Um dieses Phänomen zu erklären, ohne ins Detail zu gehen, hat die Europäische Zentralbank, die für das Inverkehrbringen des Euro zuständig ist, die Menge des Euro allein im Jahr 2020 fast verdoppelt. Diese starke Zunahme der Euro-Menge – die außerhalb der Finanzwelt kaum bekannt ist – hat zu einem Wertverlust des Euro geführt. Tatsächlich haben 1.000 € an Ersparnissen bei einer Gesamtsumme von 4.000 Mrd. € im Umlauf nicht den gleichen Wert wie 1.000 € an Ersparnissen bei 8.000 Mrd. €. Das ist die Situation, in der wir uns heute befinden. Es findet eine Verwässerung unseres Euros statt, und die Preise von Konsumgütern sowie die Werte anderer Investitionen wie Immobilien steigen gegenüber unserem verwässerten Euro. Diese Situation ist vergleichbar mit dem Einfüllen von Wasser in eine Weinflasche, um die Menge eines großen Jahrgangs zu erhöhen, was die Qualität des Weins beeinträchtigt.

Was wäre, wenn es eine andere Sparmöglichkeit gäbe? Ein Plan B, um sich vor der Inflation zu schützen, ohne ein bewährter Börsenhändler oder ein Immobilienmagnat zu werden?

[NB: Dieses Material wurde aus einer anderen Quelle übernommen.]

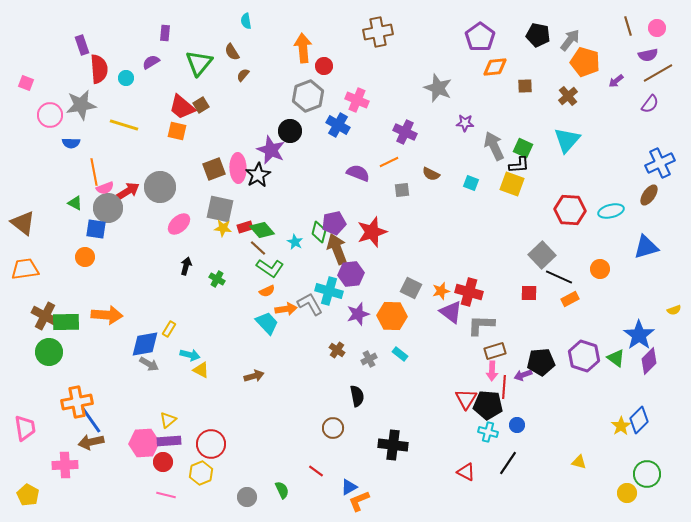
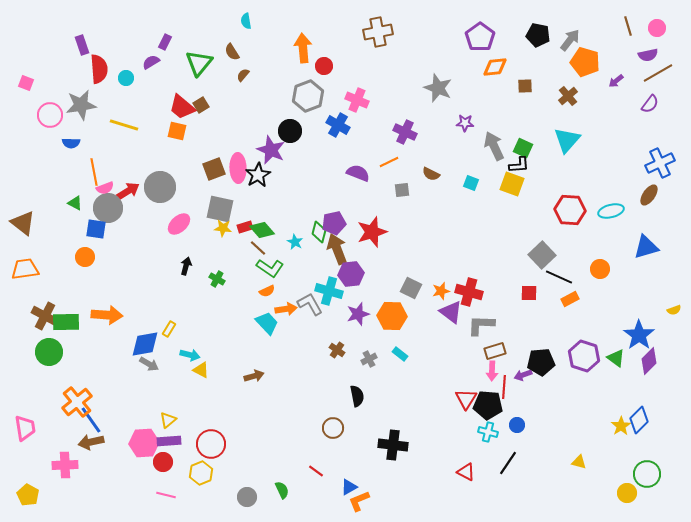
purple rectangle at (165, 33): moved 9 px down; rotated 21 degrees clockwise
orange cross at (77, 402): rotated 28 degrees counterclockwise
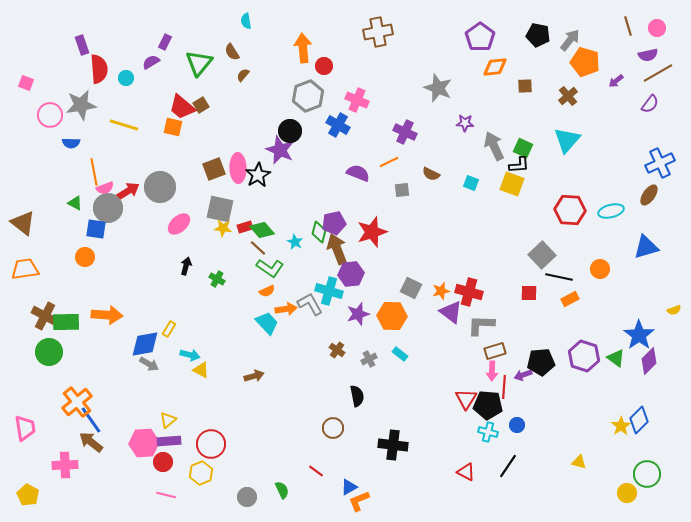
orange square at (177, 131): moved 4 px left, 4 px up
purple star at (271, 150): moved 9 px right
black line at (559, 277): rotated 12 degrees counterclockwise
brown arrow at (91, 442): rotated 50 degrees clockwise
black line at (508, 463): moved 3 px down
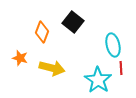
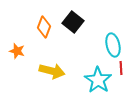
orange diamond: moved 2 px right, 5 px up
orange star: moved 3 px left, 7 px up
yellow arrow: moved 3 px down
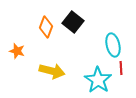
orange diamond: moved 2 px right
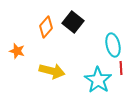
orange diamond: rotated 20 degrees clockwise
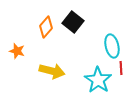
cyan ellipse: moved 1 px left, 1 px down
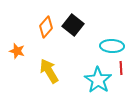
black square: moved 3 px down
cyan ellipse: rotated 75 degrees counterclockwise
yellow arrow: moved 3 px left; rotated 135 degrees counterclockwise
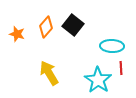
orange star: moved 17 px up
yellow arrow: moved 2 px down
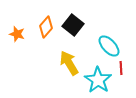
cyan ellipse: moved 3 px left; rotated 45 degrees clockwise
yellow arrow: moved 20 px right, 10 px up
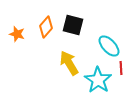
black square: rotated 25 degrees counterclockwise
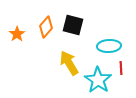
orange star: rotated 21 degrees clockwise
cyan ellipse: rotated 50 degrees counterclockwise
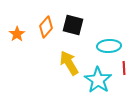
red line: moved 3 px right
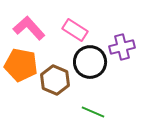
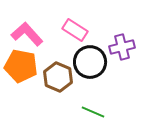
pink L-shape: moved 2 px left, 6 px down
orange pentagon: moved 1 px down
brown hexagon: moved 3 px right, 3 px up
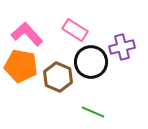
black circle: moved 1 px right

Bitcoin, das neue Sparkonto?

Bitcoin ist bekannt für seine kometenhaften Kursanstiege und historischen Abstürze, wie z. B. als er an einem Tag um 40 % fiel. Diese Volatilität ist beängstigend und gibt Anlass zu allerlei anklagenden Narrativen rund um die Kryptowährung:

„Bitcoin ist wertlos“

„Bitcoin wird manipuliert

„Bitcoin ist nicht stabil genug, um eine Währung zu sein“

Es stimmt, dass der Preis von Bitcoin mit großen Amplituden schwankt, was ihn kurzfristig, d. h. über einen Zeitraum von nur wenigen Monaten, zu einer äußerst riskanten Anlage macht. Außerdem wird bitcoin von keinem Unternehmen, Staat oder Rohstoff unterstützt. Bitcoin ist weder als gesetzliches Zahlungsmittel reguliert, noch bietet er eine Rendite, wie sie der Staat bei den bereits erwähnten Sparkonten garantiert. Und doch wird der Bitcoin als interessanter neuer Sparplan in einer langfristigen Perspektive positioniert.